__YOUR ASSIGNMENT__. Locate every line below that contains the word "عهده" and copy it.

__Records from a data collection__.
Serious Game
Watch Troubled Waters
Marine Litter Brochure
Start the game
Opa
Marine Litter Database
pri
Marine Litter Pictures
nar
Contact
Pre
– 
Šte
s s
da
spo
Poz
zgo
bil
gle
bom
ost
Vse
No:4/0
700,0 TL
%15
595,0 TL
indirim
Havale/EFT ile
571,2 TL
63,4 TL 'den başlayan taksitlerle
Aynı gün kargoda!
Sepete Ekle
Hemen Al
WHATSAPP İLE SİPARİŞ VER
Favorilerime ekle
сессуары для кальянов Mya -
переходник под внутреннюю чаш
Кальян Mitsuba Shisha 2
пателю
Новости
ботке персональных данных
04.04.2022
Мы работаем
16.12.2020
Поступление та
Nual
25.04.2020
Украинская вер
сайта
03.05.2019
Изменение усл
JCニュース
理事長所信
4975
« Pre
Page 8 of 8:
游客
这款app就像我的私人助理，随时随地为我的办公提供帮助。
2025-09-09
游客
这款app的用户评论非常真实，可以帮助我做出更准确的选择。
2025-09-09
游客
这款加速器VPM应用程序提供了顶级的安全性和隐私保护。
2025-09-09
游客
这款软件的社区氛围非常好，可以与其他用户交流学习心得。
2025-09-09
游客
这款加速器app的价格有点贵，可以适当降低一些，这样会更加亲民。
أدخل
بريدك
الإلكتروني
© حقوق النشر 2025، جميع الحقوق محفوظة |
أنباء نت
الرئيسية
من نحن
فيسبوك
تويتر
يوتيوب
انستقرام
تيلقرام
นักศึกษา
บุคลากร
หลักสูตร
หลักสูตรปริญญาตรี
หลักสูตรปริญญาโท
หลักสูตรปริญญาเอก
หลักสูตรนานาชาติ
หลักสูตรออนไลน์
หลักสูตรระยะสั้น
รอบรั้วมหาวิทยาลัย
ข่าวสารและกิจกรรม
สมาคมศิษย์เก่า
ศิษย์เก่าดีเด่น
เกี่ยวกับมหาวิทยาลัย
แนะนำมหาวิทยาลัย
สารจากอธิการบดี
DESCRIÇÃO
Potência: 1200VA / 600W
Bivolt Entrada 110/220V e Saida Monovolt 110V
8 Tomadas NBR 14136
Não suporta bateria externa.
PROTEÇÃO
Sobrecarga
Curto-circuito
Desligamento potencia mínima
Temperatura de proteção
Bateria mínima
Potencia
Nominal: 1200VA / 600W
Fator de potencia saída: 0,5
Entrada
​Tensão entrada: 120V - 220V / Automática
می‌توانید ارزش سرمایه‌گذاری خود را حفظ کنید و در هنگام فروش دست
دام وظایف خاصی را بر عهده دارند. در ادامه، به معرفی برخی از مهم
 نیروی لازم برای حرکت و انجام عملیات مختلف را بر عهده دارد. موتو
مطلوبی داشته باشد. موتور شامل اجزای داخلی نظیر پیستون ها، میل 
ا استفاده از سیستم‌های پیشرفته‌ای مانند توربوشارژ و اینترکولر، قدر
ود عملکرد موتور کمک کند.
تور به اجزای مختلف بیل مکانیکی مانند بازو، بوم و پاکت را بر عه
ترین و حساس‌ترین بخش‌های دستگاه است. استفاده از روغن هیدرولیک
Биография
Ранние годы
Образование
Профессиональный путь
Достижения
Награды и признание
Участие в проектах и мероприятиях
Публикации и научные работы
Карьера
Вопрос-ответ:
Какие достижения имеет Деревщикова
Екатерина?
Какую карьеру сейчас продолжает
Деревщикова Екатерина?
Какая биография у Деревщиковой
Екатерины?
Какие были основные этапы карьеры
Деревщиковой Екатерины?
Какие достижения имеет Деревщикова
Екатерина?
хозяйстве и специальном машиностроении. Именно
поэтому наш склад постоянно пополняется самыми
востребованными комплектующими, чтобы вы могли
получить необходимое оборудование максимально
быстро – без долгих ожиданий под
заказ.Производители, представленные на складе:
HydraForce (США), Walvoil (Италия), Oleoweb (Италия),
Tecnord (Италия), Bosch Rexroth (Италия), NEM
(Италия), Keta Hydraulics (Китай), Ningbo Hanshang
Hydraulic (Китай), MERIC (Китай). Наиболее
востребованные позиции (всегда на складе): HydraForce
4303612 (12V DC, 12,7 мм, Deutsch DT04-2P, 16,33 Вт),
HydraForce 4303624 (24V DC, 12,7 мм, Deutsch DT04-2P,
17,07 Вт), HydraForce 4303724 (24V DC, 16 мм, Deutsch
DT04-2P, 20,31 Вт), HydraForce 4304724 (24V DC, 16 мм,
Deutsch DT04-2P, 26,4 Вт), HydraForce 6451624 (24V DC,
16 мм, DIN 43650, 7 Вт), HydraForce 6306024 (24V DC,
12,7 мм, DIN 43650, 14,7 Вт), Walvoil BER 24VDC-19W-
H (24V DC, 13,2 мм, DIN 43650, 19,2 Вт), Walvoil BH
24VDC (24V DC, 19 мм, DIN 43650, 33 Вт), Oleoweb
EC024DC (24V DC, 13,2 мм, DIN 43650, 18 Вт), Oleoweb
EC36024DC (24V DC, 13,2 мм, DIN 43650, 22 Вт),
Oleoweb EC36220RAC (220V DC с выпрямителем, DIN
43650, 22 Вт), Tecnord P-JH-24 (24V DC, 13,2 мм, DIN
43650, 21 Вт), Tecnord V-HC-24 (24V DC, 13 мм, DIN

__SOLUTION TO THE EXERCISE__.
دام وظایف خاصی را بر عهده دارند. در ادامه، به معرفی برخی از مهم
 نیروی لازم برای حرکت و انجام عملیات مختلف را بر عهده دارد. موتو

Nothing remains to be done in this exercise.